Perguntas frequentes
Is the H200 faster than the H100?
For memory-bound work like large-LLM inference, yes — up to ~1.9x faster. For compute-bound training, barely — the two share identical tensor cores, so the H200’s lead shrinks to 10–20%.
Why is the H200 faster if it has the same compute?
Because most LLM serving is limited by memory bandwidth, not math. The H200’s HBM3e delivers 4.8 TB/s versus the H100’s 3.35 TB/s, and that 43% bandwidth gain translates almost directly into faster token generation.
Can the H200 run a 70B model on a single GPU?
Yes. With 141 GB of HBM3e, a 70B model in FP16 (~140 GB) fits on one H200. The 80 GB H100 cannot hold it alone and needs a two-GPU setup.
Is the H100 still worth using in 2026?
Absolutely. The H100 remains a top-tier training GPU. It is the better value for compute-bound jobs and for workloads that fit within 80 GB. It is only outclassed when memory capacity or bandwidth is the bottleneck.
How much faster is the H200 than the H100 for Llama 70B?
About 42% more throughput in MLPerf v4.0 offline mode (~31,700 vs ~22,300 tokens/sec), and up to 1.9× at maximum single-GPU throughput. The advantage is largest for big-batch and long-context inference that pushes past the H100’s memory limits.
Does the H200 have more compute than the H100?
No. Both are built on the same GH100 die with identical FLOPS. The entire upgrade is memory — more capacity (141 GB vs 80 GB) and more bandwidth (4.8 vs 3.35 TB/s). If your workload isn’t memory-bound, the two perform almost the same.
When is the H100 still the better buy?
When your model plus KV cache fits inside 80 GB. There the H200’s lead drops to 0–11%, so the cheaper and more widely available H100 usually wins on price-per-performance.
Is the H200 more power-efficient than the H100?
Yes. Both cards share the same 700 W TDP, but the H200 does more work inside that envelope. For large-LLM inference NVIDIA cites up to roughly 50% lower energy per inference, and at a matched power budget the H200 generates more tokens per second than the H100. Same watts, more output — which is why it lowers total cost of ownership for inference-heavy fleets.
How does the B200 compare to the H200 for inference?
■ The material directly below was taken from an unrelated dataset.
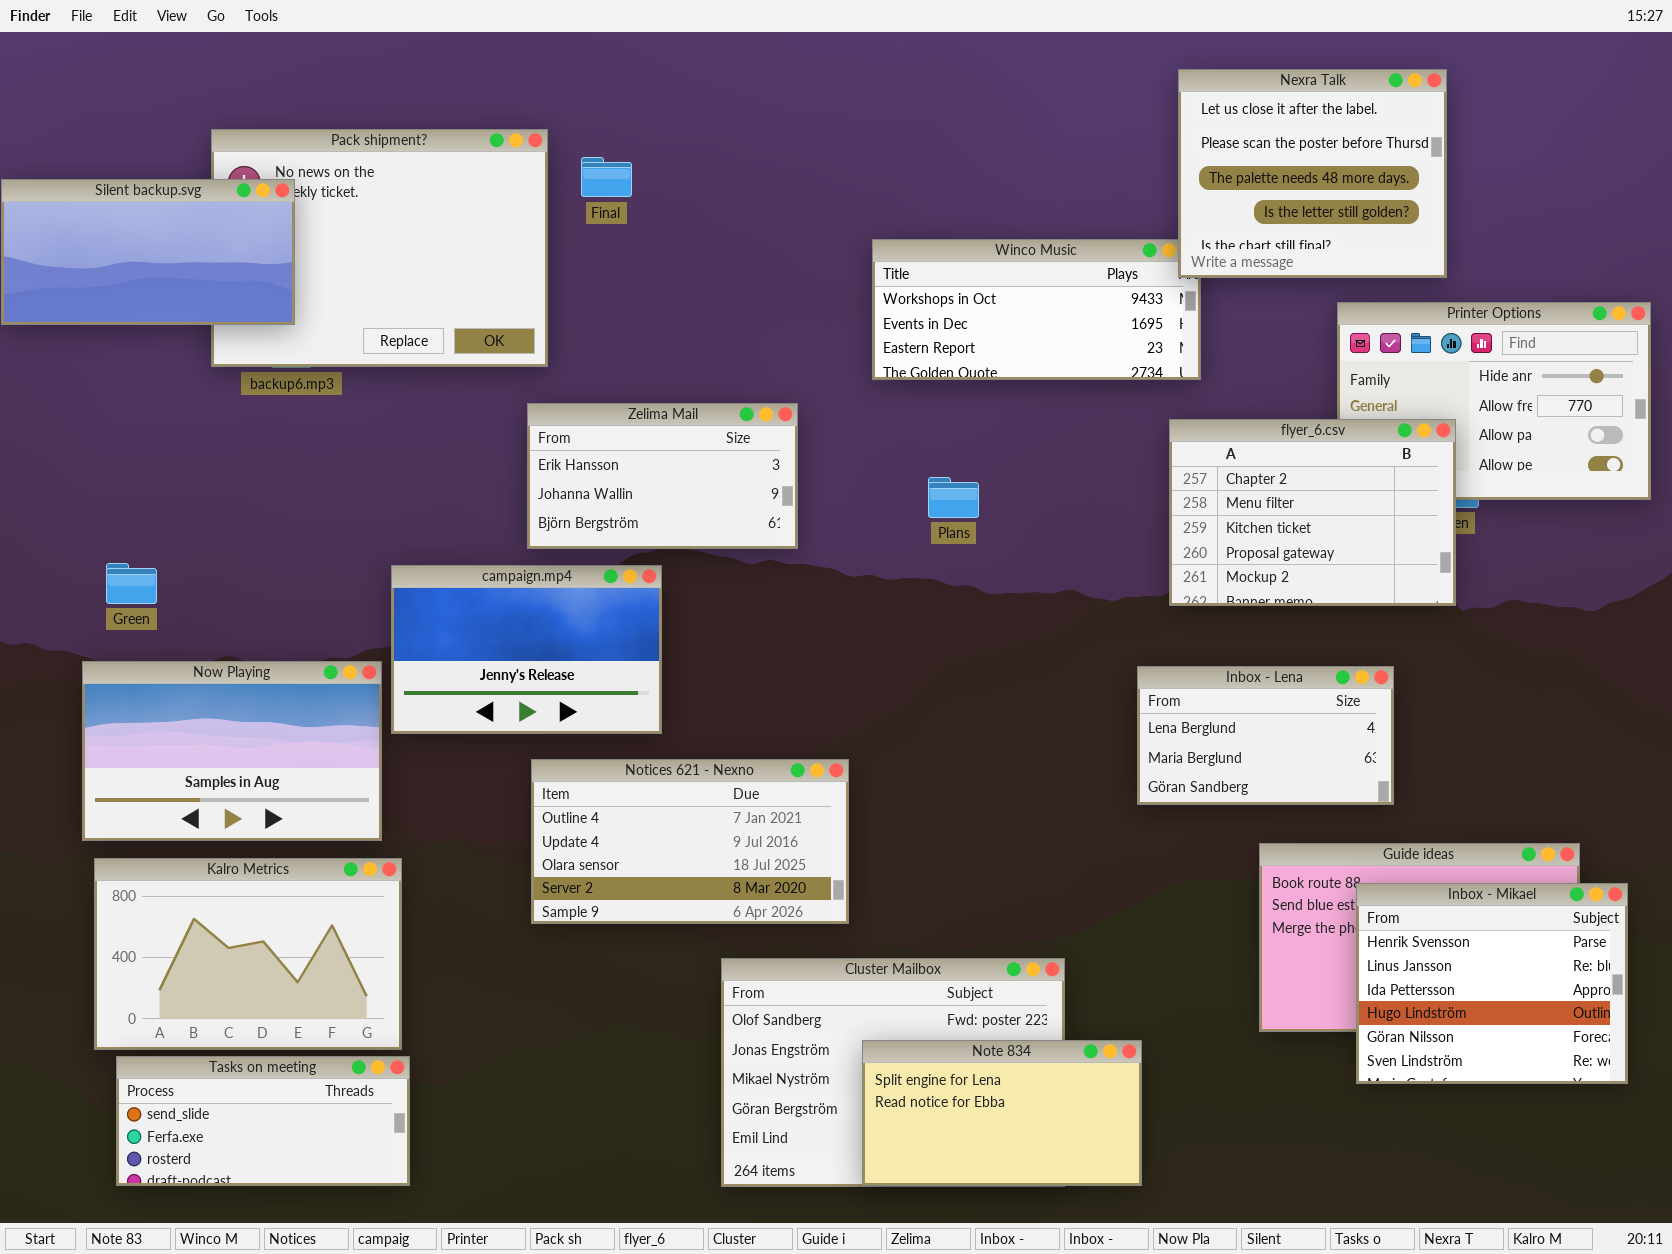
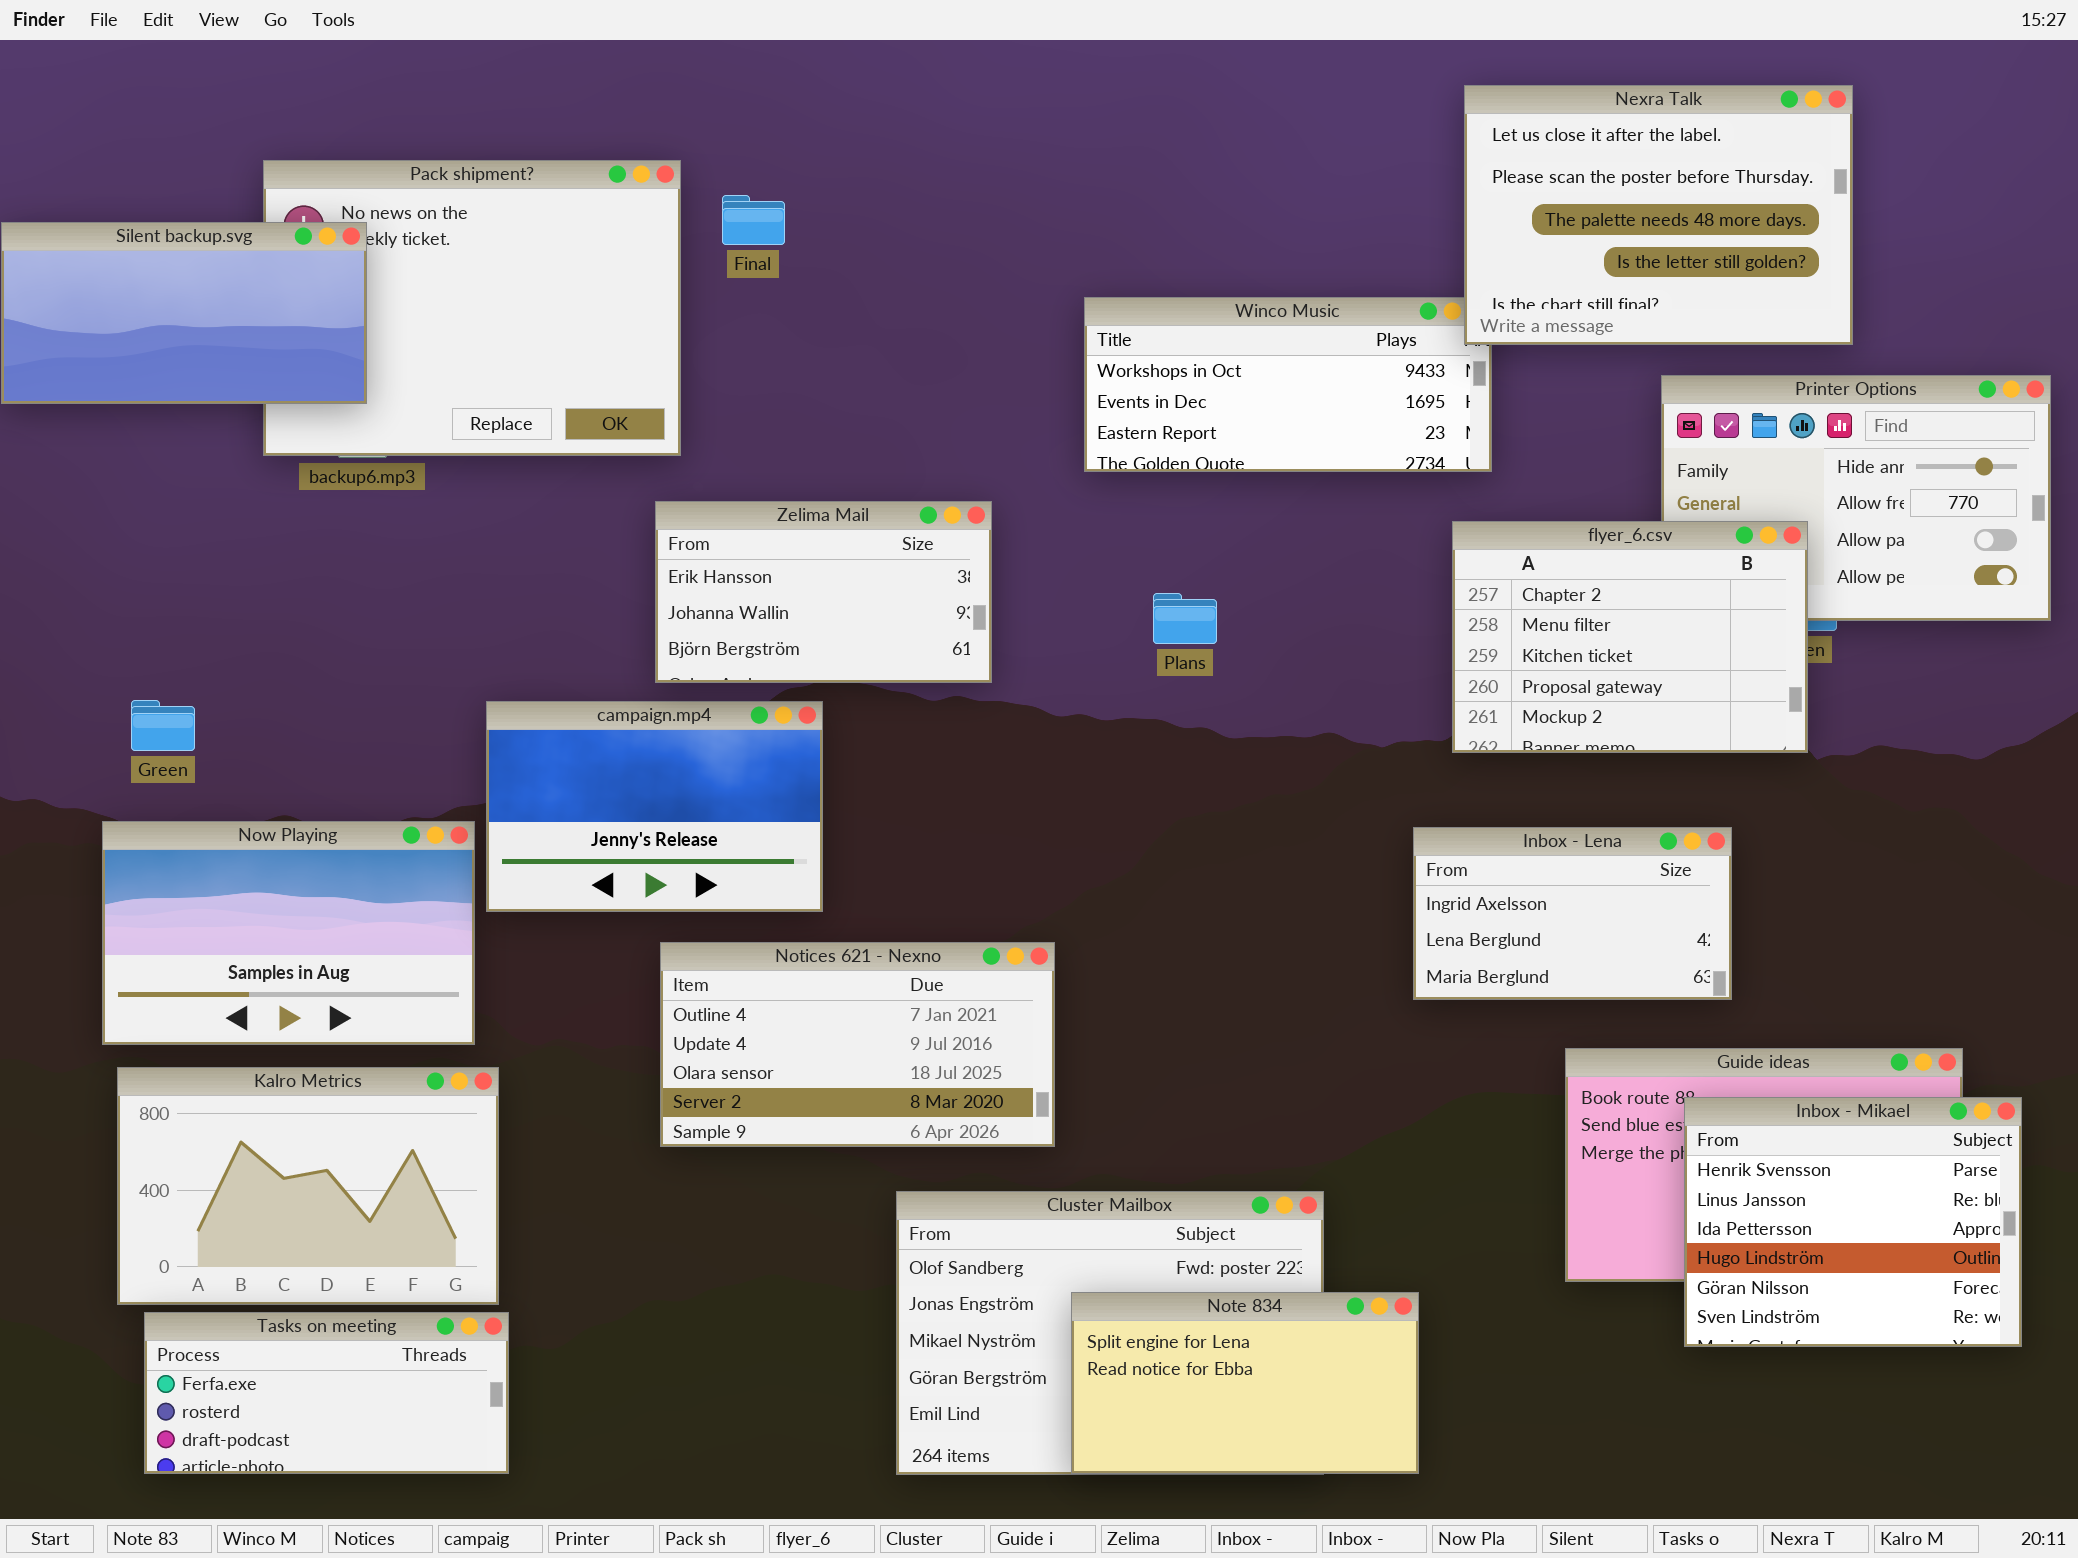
Nexra Talk: [1178,69,1447,278] -> [1464,85,1853,345], resized
Inbox - Lena: [1137,666,1394,805] -> [1413,827,1732,1000], scrolled up 1 row
Tasks on meeting: [116,1056,410,1186] -> [144,1312,509,1474], scrolled down 1 row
The B200 is a generational step up: about 192 GB of HBM3e, roughly 8 TB/s of bandwidth, and native FP4 that Hopper lacks. On large models that pushes per-GPU throughput to around 2–2.5x an H200, with materially lower cost-per-token in FP4 serving. The trade-offs are a higher ~1,000 W draw, a launch price premium, and a less mature low-precision software stack.
Can I drop an H200 into an existing H100 server?
Generally yes. The H200 SXM uses the same Hopper architecture and the same 700 W envelope, so it is designed to slot into existing HGX H100 baseboards and systems with minimal disruption. That backward compatibility is a major reason teams already standardized on Hopper choose the H200 over jumping straight to Blackwell, which typically requires new chassis and often liquid cooling.
Verdict
O H200 is the same Hopper chip with a transformative memory upgrade — and for the inference workloads that dominate AI spending in 2026, that upgrade is decisive. Single-GPU 70B serving, longer contexts, higher concurrency: the H200 enables all of it. The H100 is far from obsolete; for compute-bound training and any job that fits in 80 GB, it remains an excellent and more affordable choice. Match the card to your bottleneck — bandwidth, or FLOPS.